> **WHAT YOU WILL DO**
Continue the text on Iraq's move toward digital banking and online government services, starting after its final sentence.

On May 1, 2021, the Trade Bank of Iraq launched its mobile money app. While there have been some technical glitches, the concept has caught on. Rasheed Bank has plastered advertisements for their phone app on billboards across Baghdad. It even seeks to go one further than the Trade Bank of Iraq by allowing customers to apply for loans online. Companies like the food delivery service Lezzoo show that Iraqis are ahead of the government on digital technology.
Last year, the Iraqi government released videos to help guide Iraqis through government processes, but these ultimately do little to encourage good governance. Rather, they are like putting up a street sign while neglecting to pave the road. In Iraqi Kurdistan, for example, businessmen complain of forced payments to environmental regulatory bodies and other government departments who use money either for party purposes or to expend on their own offices but not on their stated purposes. Almost one-third of Iraqi households report paying a bribe for public services, and a similar number suggests that the police are corrupt.
E-payment services and a one-stop portal for all government services would eliminate such problems overnight. Corrupt police might prey on citizens, but cannot profit easily if citizens had to pay electronically. While Iraq has one of the most cellular phone-networked populations, only half of Iraqis use the internet. This does not necessarily mean that non-networked Iraqis will be excluded from government e-services. In Rwanda, for example, even rural villages staff iRembo offices where walk-in customers can receive help to access the platform.

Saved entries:
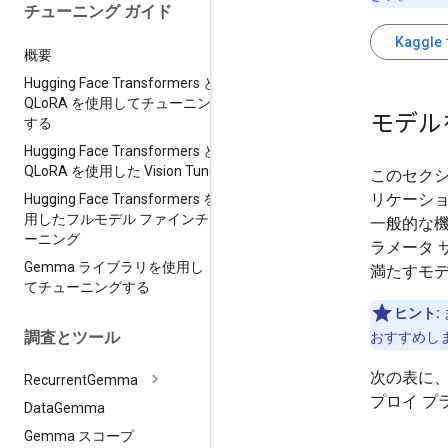
チューニング ガイド
Kaggl
概要
Hugging Face Transformers と
QLo
RA を使用してチューニング
モデル
する
Hugging Face Transformers と
QLo
RA を使用した Vision Tune
このセクシ
リケーシ
Hugging Face Transformers を使
用したフルモデル ファインチュ
一般的な
ーニング
ラメータ
Gemma ライブラリを使用し
満たすモ
てチューニングする
ヒント:
調査とツール
おすすめし
次の表に、
Recurrent
Gemma
プロイ プ
Data
Gemma
Gemma スコープ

> **ANSWER SECTION**
Simply put, all administrations from Ayad Allawi’s appointed premiership post-Coalition Provisional Authority to Kadhimi’s transitional administration today have promised to tackle corruption, but none has effectively done so. It would take a relatively small investment on the part of the Kadhimi administration, however, to shift government services to a portal and ensure that fees for all government services, taxes, or fines go directly into the Iraqi government’s account. Inaugurating a portal for all Iraqis would be the type of visible progress Iraqis crave.
Certainly, this would not prevent top-level corruption by Iraqi politicians collecting kickbacks on contracts or utilizing their positions for financial or business gain; that will take televised trials to bring public shame, ridicule, and punishment to those participating in such schemes. It would, however, dry up almost overnight opportunities for corruption at a local level. This in turn would enable, over the following decade or two, for a new generation of Iraqis to return to the 1970s-era, pre-Saddam cultural attitudes which viewed participation in corruption with contempt. Iraqi politicians are not going to reform themselves; it is time to utilize technology not only to bypass their inaction, but also to allow Iraq to leapfrog ahead of most states in the region in terms of clean government and business environment.
Michael Rubin
Michael Rubin is a resident scholar at the American Enterprise Institute in Washington, D.C.